若いころ、雇われ農民だった陳勝は作業の休憩中に自分の身の不運を嘆いていました。そして、一緒に働く仲間たちに、「自分が出世したら決してお前たちのことは忘れない」といいました。すると、仲間たちは「雇われ農民のお前が出世できるわけはない」と笑い飛ばします。

代表的な小鳥であるスズメ

これを聞いた陳勝が言ったのが「燕雀いずくんぞ鴻鵠の志を知らんや」という言葉でした。燕雀とは燕やスズメといった小鳥のこと、鴻鵠(こうこく)とは大きな鳥のことです。燕やスズメには、天下を取るような大きな志は理解できないといいたかったのでしょう。

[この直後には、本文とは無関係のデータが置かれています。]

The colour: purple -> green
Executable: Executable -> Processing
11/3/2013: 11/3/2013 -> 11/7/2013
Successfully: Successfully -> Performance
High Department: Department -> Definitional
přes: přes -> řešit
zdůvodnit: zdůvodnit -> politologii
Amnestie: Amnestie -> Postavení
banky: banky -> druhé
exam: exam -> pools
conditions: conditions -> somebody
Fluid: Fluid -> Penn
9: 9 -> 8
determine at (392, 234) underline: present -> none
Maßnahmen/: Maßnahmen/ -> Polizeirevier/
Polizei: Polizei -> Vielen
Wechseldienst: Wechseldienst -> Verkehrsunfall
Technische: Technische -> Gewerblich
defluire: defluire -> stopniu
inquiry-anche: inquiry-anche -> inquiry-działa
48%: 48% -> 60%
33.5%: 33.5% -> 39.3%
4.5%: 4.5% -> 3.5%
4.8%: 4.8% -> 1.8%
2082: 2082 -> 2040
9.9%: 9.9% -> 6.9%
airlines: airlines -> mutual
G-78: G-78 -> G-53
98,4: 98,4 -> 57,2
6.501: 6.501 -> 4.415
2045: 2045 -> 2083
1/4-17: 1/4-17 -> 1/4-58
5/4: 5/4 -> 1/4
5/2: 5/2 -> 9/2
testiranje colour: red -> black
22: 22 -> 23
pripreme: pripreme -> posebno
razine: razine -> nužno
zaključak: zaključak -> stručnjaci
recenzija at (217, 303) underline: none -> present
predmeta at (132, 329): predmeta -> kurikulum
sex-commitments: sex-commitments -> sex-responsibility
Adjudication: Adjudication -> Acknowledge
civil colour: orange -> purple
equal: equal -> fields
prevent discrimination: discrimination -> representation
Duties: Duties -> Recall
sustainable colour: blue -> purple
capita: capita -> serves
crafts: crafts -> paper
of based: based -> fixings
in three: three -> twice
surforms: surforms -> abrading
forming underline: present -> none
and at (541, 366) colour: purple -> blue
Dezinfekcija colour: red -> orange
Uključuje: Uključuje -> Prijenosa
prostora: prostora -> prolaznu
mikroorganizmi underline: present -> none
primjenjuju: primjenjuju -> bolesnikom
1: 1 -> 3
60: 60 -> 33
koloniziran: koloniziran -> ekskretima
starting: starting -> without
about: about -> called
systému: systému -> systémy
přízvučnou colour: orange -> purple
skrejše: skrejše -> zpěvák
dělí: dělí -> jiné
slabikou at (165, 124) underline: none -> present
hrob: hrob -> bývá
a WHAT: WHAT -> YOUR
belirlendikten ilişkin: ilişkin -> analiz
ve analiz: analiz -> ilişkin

一介の農民だった陳勝は、反乱を起こすことで「王」の位に駆け上ります。最終的に失敗したとはいえ、一時といえども王に上り詰めた陳勝は、燕雀ではなく鴻鵠となったといえるのではないでしょうか。

王侯将相いずくんぞ種あらんや

王侯将相の王とは国王、侯とは大規模な土地を所有する諸侯(大貴族)、将は将軍、相とは宰相のことです。「いずくんぞ種あらんや」は、どうして種類の違いがあるだろうか、いや、自分たちだって彼らのように王侯将相になれるはずだ」という意味になります。

陳勝がこの言葉を言ったのは大沢郷で引率していた秦の役人を殺害して反乱を起こした時でした。どうせ死ぬのなら、死ぬ前に一花咲かせようという気概が感じられる言葉です。この言葉に900人の農民たちはいっせいに賛同し、陳勝呉広の乱が始まりました。

陳勝が都をおいた陳(現在の河南省周口市淮陽区)に残る伝説の神、伏羲の廟

その後、陳勝と呉広は庶民に人気があった扶蘇や項燕の名を詐称して反乱を拡大させます。民衆は彼らの死を信じていなかったので、陳勝と呉広はそれを利用しました。そして、陳勝は「張楚」の王に、呉広は「仮王」となります。農民出身の彼らは、宣言通りに王となりました。

陳勝呉広の乱に関するまとめ

いかがでしたか?

今回は陳勝呉広の乱についてまとめました。陳勝呉広の乱とは紀元前209年に農民出身の陳勝と呉広が秦に対して起こした中国史上初の農民反乱です。反乱軍は勢力を拡大し、陳勝や呉広は王を名乗るほど勢力を拡大します。

しかし、章邯将軍の登場によって体勢を立て直した秦軍は陳勝呉広の軍を打ち破り、彼らを死に至らしめます。そのため陳勝呉広の乱は失敗に終わりました。しかし、彼らの死後も反乱は収まらず、結局、秦は陳勝や呉広の反乱を引き継いだ項羽や劉邦に滅ぼされます。

この記事を読んで、陳勝呉広の乱の原因、リーダーになった陳勝が残した名言、陳勝呉広の乱の結果、秦王朝の滅亡とその後に起きた項羽と劉邦の争いなどについて「そうだったのか」と思っていただける時間を提供できたら幸いです。